„Ecuador steht an einem kritischen Punkt“
Im „Ferngespräch“: Volker Meinlschmidt wurde als Sohn deutscher Expatriates in Ecuador geboren und ist nach Ausbildungsjahren in Deutschland und Spanien wieder dorthin zurückgekehrt. Als Agent für u.a. Hapag-Lloyd und Lufthansa und Vorstand verschiedener deutscher Institutionen genießt der Logistiker die Vielfalt beider Kulturen.
Herr Meinlschmidt, Sie leben in Guayaquil, der mit 3 Millionen Einwohnern größten Stadt Ecuadors. Ein Ort zum Arbeiten oder ein Ort zum Leben?
Guayaquil bietet eine interessante Kombination zwischen agiler und herausfordernder Arbeitswelt, die mit einem inzwischen deutlich besser werdenden Lebensstandard auch viele Angebote in Sport, Kultur und Freizeit zu bieten hat.
Wie hat sich Ecuador seit der Staatspleite 2008 entwickelt?
Ecuador hat sich rein wirtschaftlich gut, und sogar über dem Lateinamerikadurchschnitt entwickelt. Viele Investitionen wurden im Bereich Straßenbau, auch in der dringend benötigten umweltfreundlicherer Energiegewinnung und dem Sozialwesen wie in Schulen und Krankenhäusern getätigt. Allerdings war dies nur möglich, weil der Oelpreis an den internationalen Märkten hoch war und nach wie vor die Staatsausgaben deutlich über den erwirtschafteten Einnahmen liegen – und ergo durch Außenfinanzierung gedeckt werden müssen.
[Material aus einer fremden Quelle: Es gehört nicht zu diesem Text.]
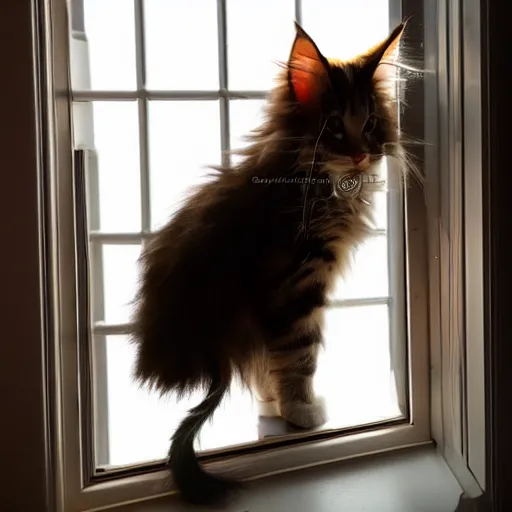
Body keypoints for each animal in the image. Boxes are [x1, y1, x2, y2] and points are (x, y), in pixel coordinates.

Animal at [133, 21, 412, 508]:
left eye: (371, 124)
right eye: (333, 127)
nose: (361, 153)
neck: (322, 182)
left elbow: (276, 359)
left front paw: (275, 401)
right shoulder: (298, 281)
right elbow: (301, 349)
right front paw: (300, 408)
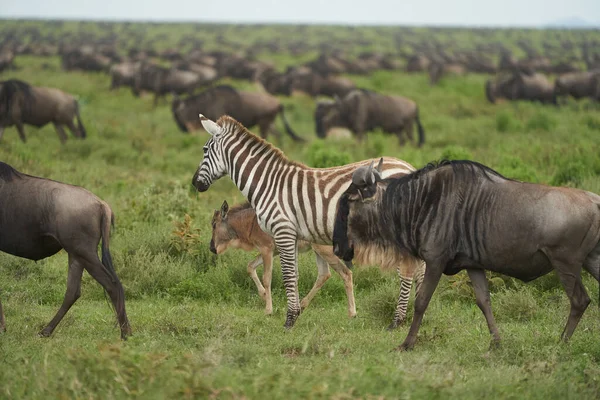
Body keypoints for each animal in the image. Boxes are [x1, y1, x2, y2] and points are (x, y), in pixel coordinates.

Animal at [0, 161, 131, 340]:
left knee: (112, 285)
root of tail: (101, 204)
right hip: (76, 256)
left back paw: (125, 334)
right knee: (73, 291)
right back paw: (46, 331)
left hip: (84, 253)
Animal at [192, 113, 422, 328]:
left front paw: (288, 319)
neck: (269, 183)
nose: (195, 183)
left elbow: (285, 276)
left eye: (204, 150)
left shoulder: (282, 232)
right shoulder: (290, 237)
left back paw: (398, 320)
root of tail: (409, 167)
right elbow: (294, 275)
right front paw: (294, 314)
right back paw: (416, 314)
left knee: (407, 271)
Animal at [332, 159, 600, 350]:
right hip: (592, 261)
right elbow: (484, 302)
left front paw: (406, 344)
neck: (424, 201)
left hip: (566, 264)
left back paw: (561, 343)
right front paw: (496, 343)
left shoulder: (435, 261)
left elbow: (421, 301)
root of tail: (595, 201)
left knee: (580, 300)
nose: (336, 248)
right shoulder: (473, 265)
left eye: (350, 200)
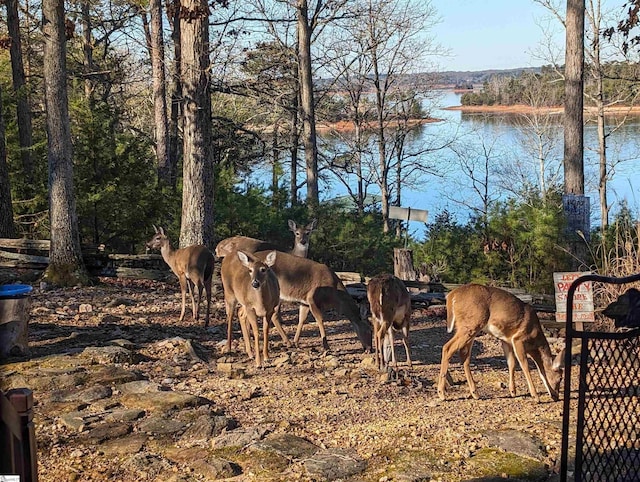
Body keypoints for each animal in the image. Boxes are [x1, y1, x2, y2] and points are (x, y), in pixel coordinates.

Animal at [438, 282, 568, 402]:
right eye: (560, 377)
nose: (556, 396)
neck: (535, 341)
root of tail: (452, 295)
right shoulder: (518, 338)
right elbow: (525, 364)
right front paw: (535, 396)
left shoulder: (506, 340)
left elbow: (512, 363)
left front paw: (513, 391)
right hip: (471, 325)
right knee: (447, 347)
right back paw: (442, 393)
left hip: (468, 327)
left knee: (464, 355)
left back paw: (475, 393)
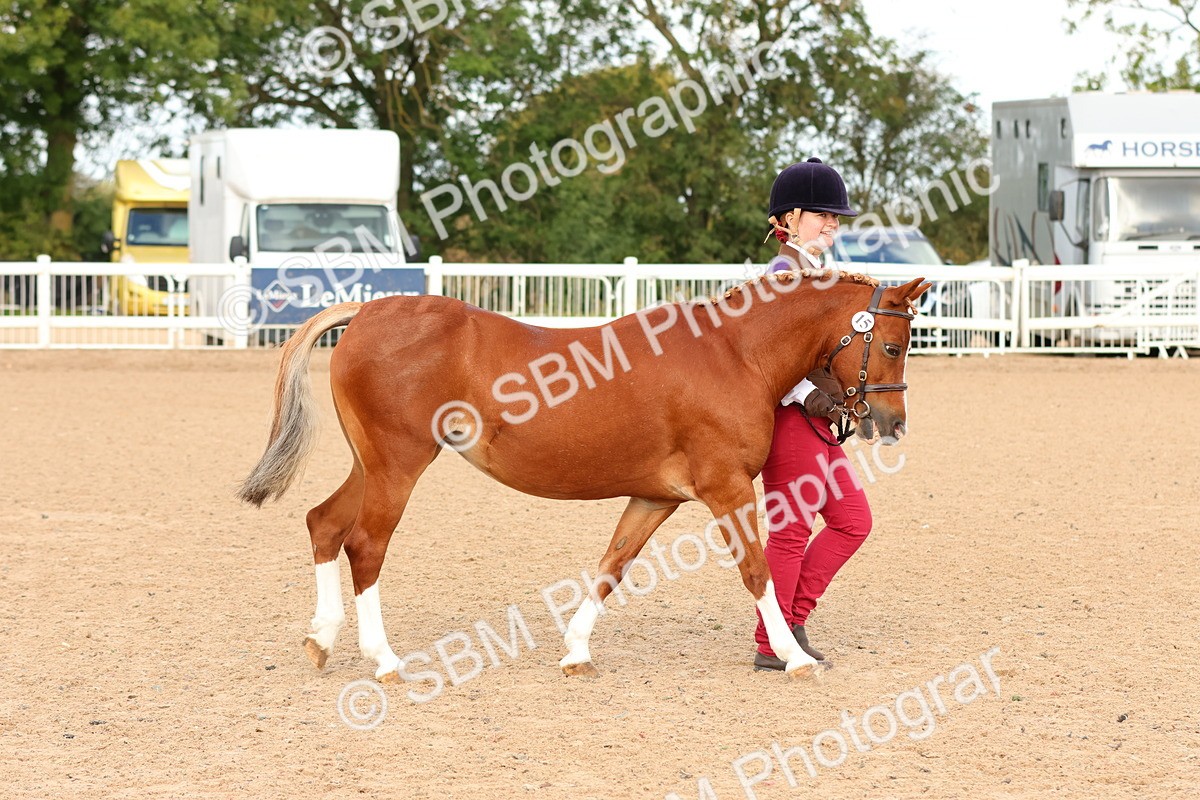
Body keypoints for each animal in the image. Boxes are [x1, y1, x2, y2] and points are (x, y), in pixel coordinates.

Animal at [238, 267, 931, 682]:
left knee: (324, 524)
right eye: (893, 345)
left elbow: (612, 566)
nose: (894, 423)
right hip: (398, 465)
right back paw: (382, 660)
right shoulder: (727, 490)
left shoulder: (654, 498)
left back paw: (321, 640)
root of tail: (365, 313)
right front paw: (792, 657)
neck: (735, 355)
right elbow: (757, 570)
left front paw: (575, 651)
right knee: (365, 545)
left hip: (372, 465)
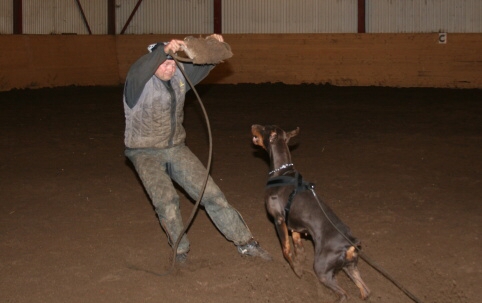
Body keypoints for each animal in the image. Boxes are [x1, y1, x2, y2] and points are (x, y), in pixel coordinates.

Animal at [250, 124, 370, 302]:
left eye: (263, 128)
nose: (253, 125)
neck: (282, 172)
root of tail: (350, 243)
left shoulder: (279, 220)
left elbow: (286, 250)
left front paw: (297, 270)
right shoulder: (294, 226)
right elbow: (298, 247)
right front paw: (300, 261)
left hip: (322, 268)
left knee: (344, 294)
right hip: (350, 267)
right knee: (365, 291)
Ecuador ist mit 51% des Gesamtexports abhängig vom Öelxport. Wie stemmt sich der Staat gegen den Einnahmenrückgang durch den derzeitigen Preiskrieg?
Der von Ihnen gennannte Prozentsatz variiert kontinuierlich, da er sehr stark vom Weltmarktpreis abhängig ist. In den Jahren eines hohen Oelpreises lag die Abhängigkeitsquote sogar deutlich darüber. Heute, bei einem Oelpreis um die 30 USD pro Barrel, ist ein absolut kritischer Punkt für das Land erreicht. Das Land leidet unter Liquiditätsengpässen und muss die Ausgaben deutlich reduzieren, um einen Staatskollaps zu verhindern. Aktuell wurde zum ersten Mal in vielen Jahren der Haushalt des Landes stark reduziert. Es wird zwar versucht, die Exporte anderer Güter wie beispielsweise Blumen zu fördern, leider werden aber auch viele Importe restriktiver gehandelt, um das Kapital im Land zu lassen. Der hierdurch reduzierte Konsum hat seinerseits eine Negativspirale in Gang gesetzt. Auch die stark reduzierte Vergabe von Krediten durch die Banken schwächt die Wirtschaftsimpulse.
Seit dem Streit um den Wikileaks-Gründer Julian Assange, der in der Londoner Botschaft Ecuadorts Zuflucht suchte, ist das Verhältnis des Landes mit seinem größten Handelspartner, den USA, nachhaltig gestört. Gibt es Auswirkungen auf das tägliche Leben?
Der Streit hat natürlich für diplomatische Turbolenzen und Schlagzeilen in der internationalen und lokalen Presse gesorgt. Allerdings bleiben die USA Ecuadors wichtigster Geschäftspartner und es wird daher in der Praxis auf ein gutes Verhältnis gesetzt. Das Land hat aktuell größere Probleme, als sich weiterhin auf dieses Thema zu konzentrieren – wengleich eine Lösung noch aussteht.